BRIEF => Lift out each line of the data that holds "utilizadas".

AVAILABLE DATA =>
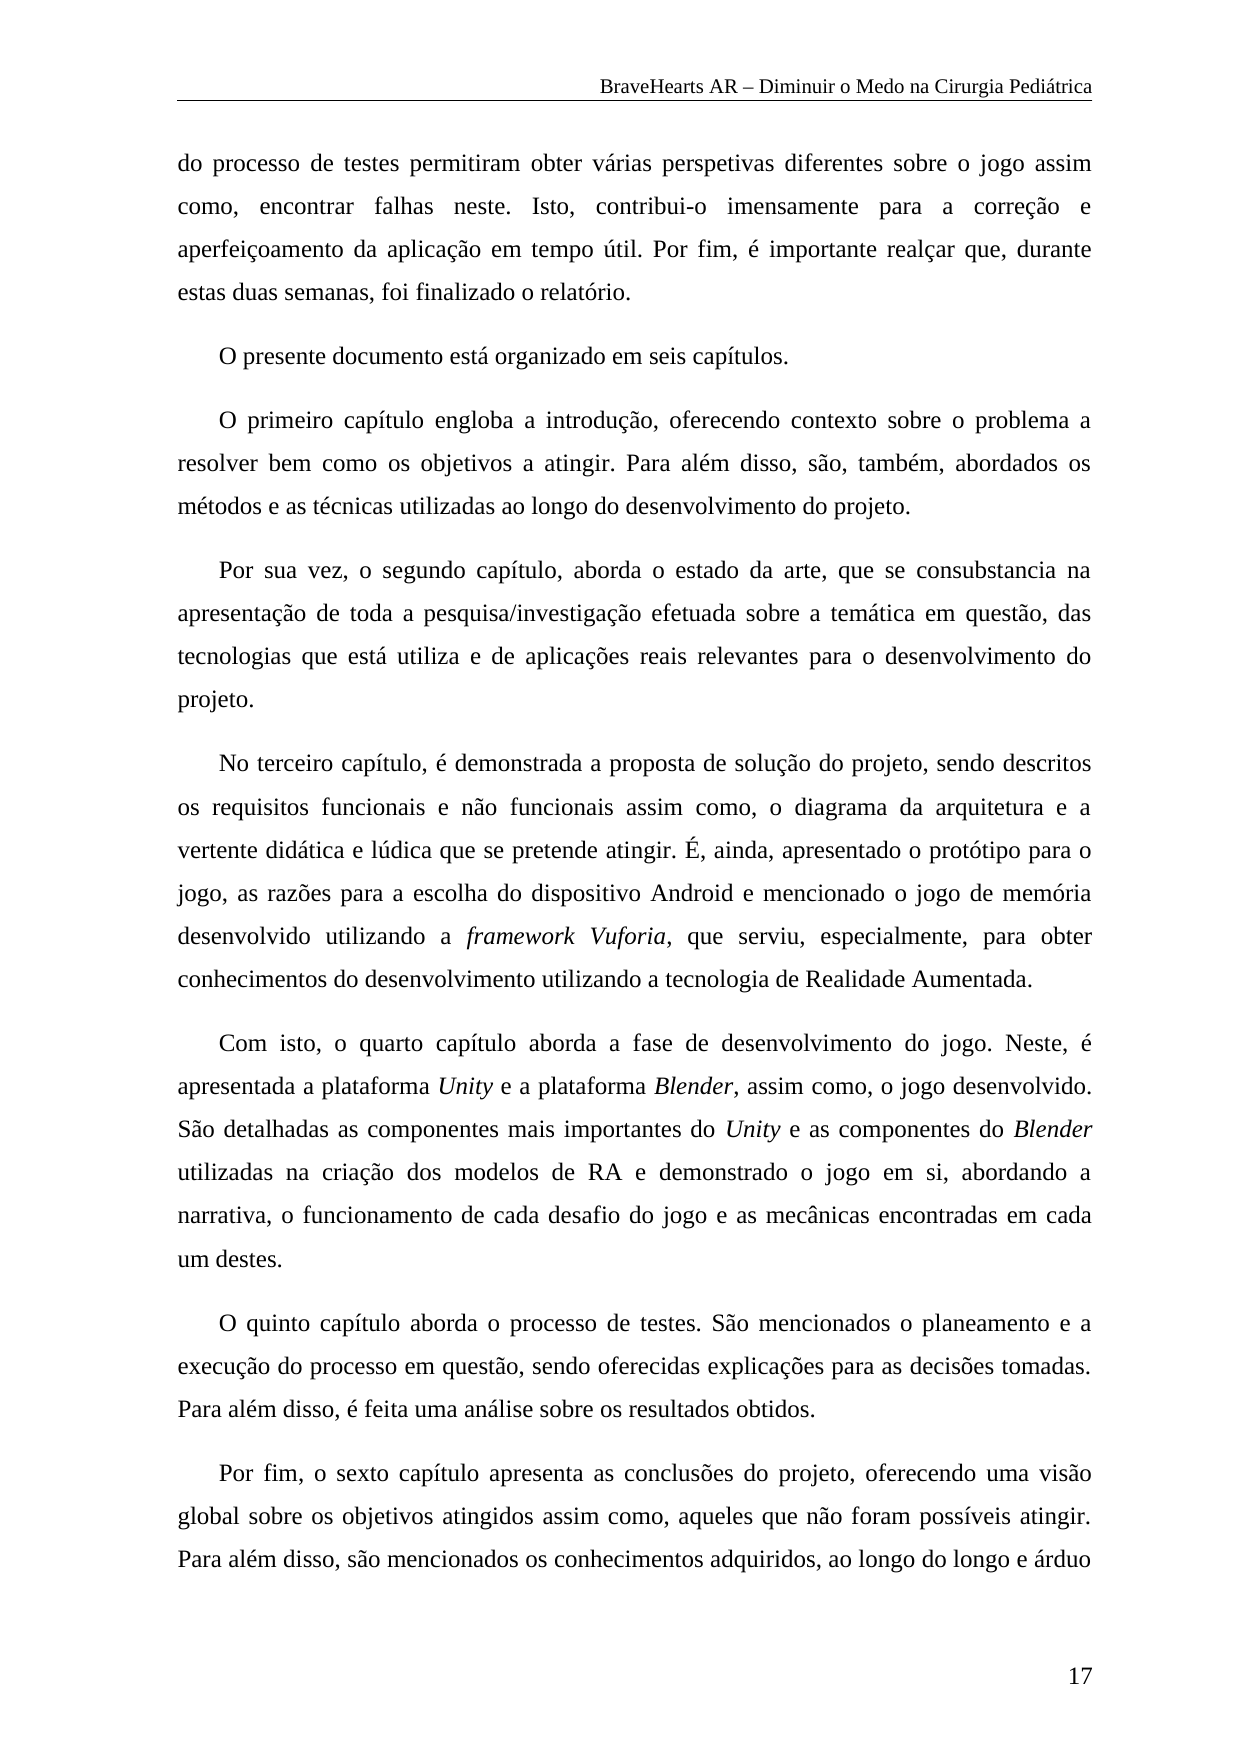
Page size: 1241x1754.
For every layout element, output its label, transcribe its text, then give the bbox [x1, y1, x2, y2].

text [177, 148, 1092, 306]
text Com isto, o quarto capítulo aborda a fase de desenvolvimento do jogo. Neste, é apresentada a plataforma Unity e a plataforma Blender, assim como, o jogo desenvolvido. São detalhadas as componentes mais importantes do Unity e as componentes do Blender utilizadas na criação dos modelos de RA e demonstrado o jogo em si, abordando a narrativa, o funcionamento de cada desafio do jogo e as mecânicas encontradas em cada um destes. [177, 1028, 1092, 1272]
text O quinto capítulo aborda o processo de testes. São mencionados o planeamento e a execução do processo em questão, sendo oferecidas explicações para as decisões tomadas. Para além disso, é feita uma análise sobre os resultados obtidos. [177, 1308, 1092, 1423]
text Por sua vez, o segundo capítulo, aborda o estado da arte, que se consubstancia na apresentação de toda a pesquisa/investigação efetuada sobre a temática em questão, das tecnologias que está utiliza e de aplicações reais relevantes para o desenvolvimento do projeto. [177, 555, 1092, 713]
text O primeiro capítulo engloba a introdução, oferecendo contexto sobre o problema a resolver bem como os objetivos a atingir. Para além disso, são, também, abordados os métodos e as técnicas utilizadas ao longo do desenvolvimento do projeto. [177, 405, 1092, 520]
text No terceiro capítulo, é demonstrada a proposta de solução do projeto, sendo descritos os requisitos funcionais e não funcionais assim como, o diagrama da arquitetura e a vertente didática e lúdica que se pretende atingir. É, ainda, apresentado o protótipo para o jogo, as razões para a escolha do dispositivo Android e mencionado o jogo de memória desenvolvido utilizando a framework Vuforia, que serviu, especialmente, para obter conhecimentos do desenvolvimento utilizando a tecnologia de Realidade Aumentada. [177, 748, 1092, 993]
text O presente documento está organizado em seis capítulos. [177, 341, 1092, 370]
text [177, 1458, 1092, 1573]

EXPECTED ANSWER =>
text Com isto, o quarto capítulo aborda a fase de desenvolvimento do jogo. Neste, é apresentada a plataforma Unity e a plataforma Blender, assim como, o jogo desenvolvido. São detalhadas as componentes mais importantes do Unity e as componentes do Blender utilizadas na criação dos modelos de RA e demonstrado o jogo em si, abordando a narrativa, o funcionamento de cada desafio do jogo e as mecânicas encontradas em cada um destes. [177, 1028, 1092, 1272]
text O primeiro capítulo engloba a introdução, oferecendo contexto sobre o problema a resolver bem como os objetivos a atingir. Para além disso, são, também, abordados os métodos e as técnicas utilizadas ao longo do desenvolvimento do projeto. [177, 405, 1092, 520]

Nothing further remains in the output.